Google has been booming in the US Lately, there are many new areas where Assistant-based products like Google Home and Home Hub are becoming "must-have items" for users of Amazon echo devices do not use already. As with other Google products, third-party manufacturers can create their own products using Google's software. For example, several companies have speakers with assistants. Lenovo and JBL also have their own smart displays, both powered by Google's Android Things.
As Rita El Khoury of Android Police points out, however, not all smart devices are created equally, even if they use Google's own software:
Each first-party release offers a range of third-party alternatives, the same Functions, the same integrations, the same functions, but different designs and prices. On paper, they should be the same as Google, but we have learned over and over again that this is not the case.
The lines are as fuzzy as the Home Hub and the brothers Lenovo and JBL. They look almost identical both on the outside and in their UI, and Google pushed them ahead of their home hubs by promoting and talking about them as if they were their own. Unfortunately, the story is not different this time either. These are still third-party products that will later be updated as Google updates because they suffer from functional parity at almost every point in their lifecycle.
While JBL and Lenovo resemble surface products on Google's Home Hub, they lack parity with Google's product. In fact they do not even use the same platform . At a glance, they look the same. They work very similar and even have a similar interface ̵
To make it even clearer: Google built a platform for smart displays and then used something very different in Home Hub. Therefore, many of the features that get to the home hub will either not be displayed on other smart displays or, if so, months (or more) after arriving at the home hub.
All this is one thing: while Google promotes openness and makes its core platforms available to other manufacturers, there is no parity between providers.
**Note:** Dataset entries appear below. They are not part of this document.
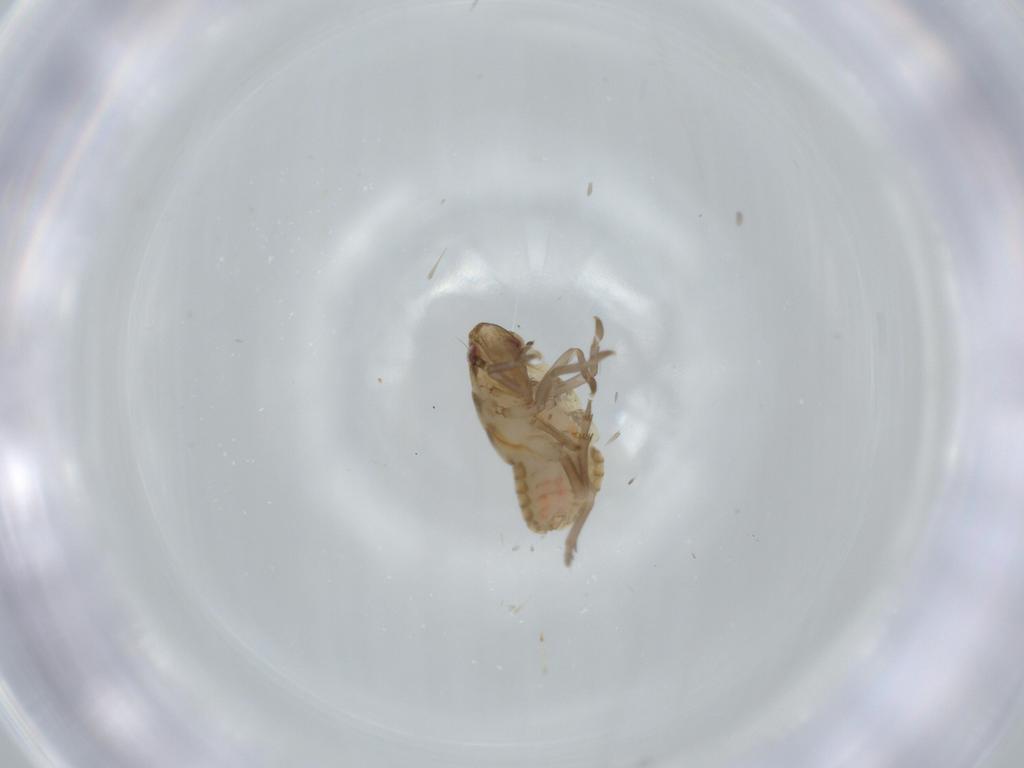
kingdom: Animalia
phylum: Arthropoda
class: Insecta
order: Hemiptera
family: Flatidae
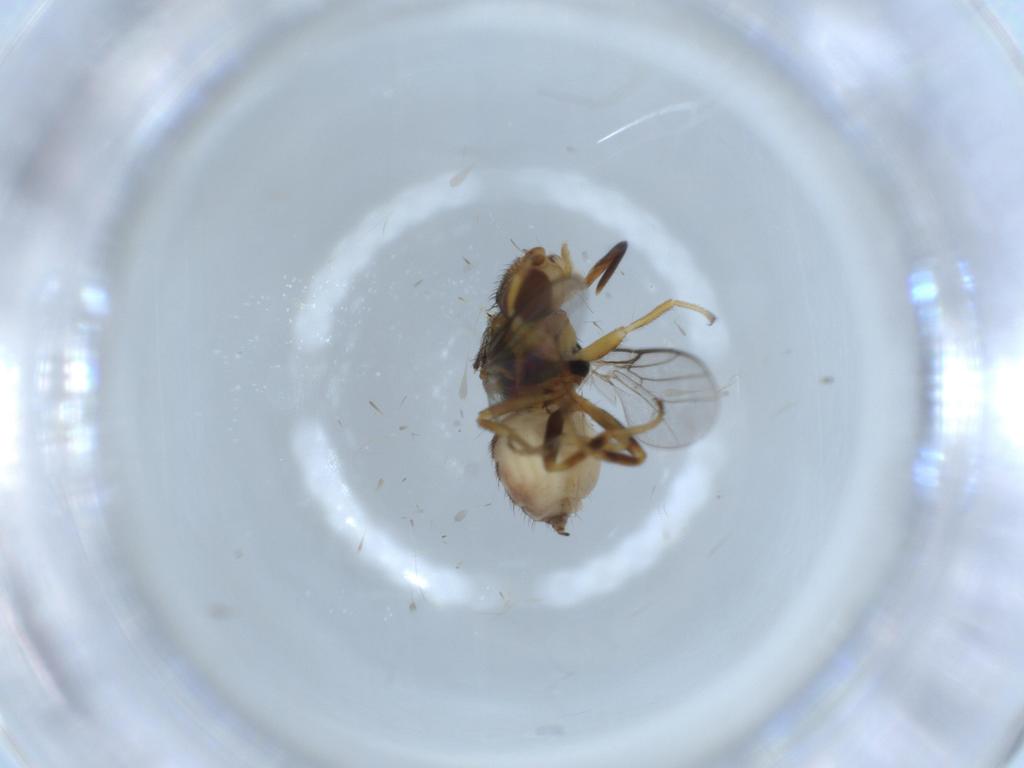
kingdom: Animalia
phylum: Arthropoda
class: Insecta
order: Diptera
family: Chloropidae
This is clear in Assistant speakers, smart displays and Android devices – and this gap is getting bigger and bigger in everyday life.
For example, pixel phones have exclusive features that you will not find anywhere else (such as call screening and camera features (such as night vision devices), the Home Hub can perform other functions than Assistant-powered And most Assistant speakers still can not make calls, damn it, this way of thinking even extends to Chromebooks (though to a lesser extent) – the Pixelbook and Pixel Slate both have dedicated Google Assistant keys Pixelbook was also the first to receive Linux support.
This is not but exactly the same .The answer here is clear: if you care about features and updates your Google powered ones You need to buy products from first-time vendors, and while Google's other products do not necessarily have the same tendency as Android, it's becoming increasingly apparent that the feature Parity is not important to Google when it comes to third-party products.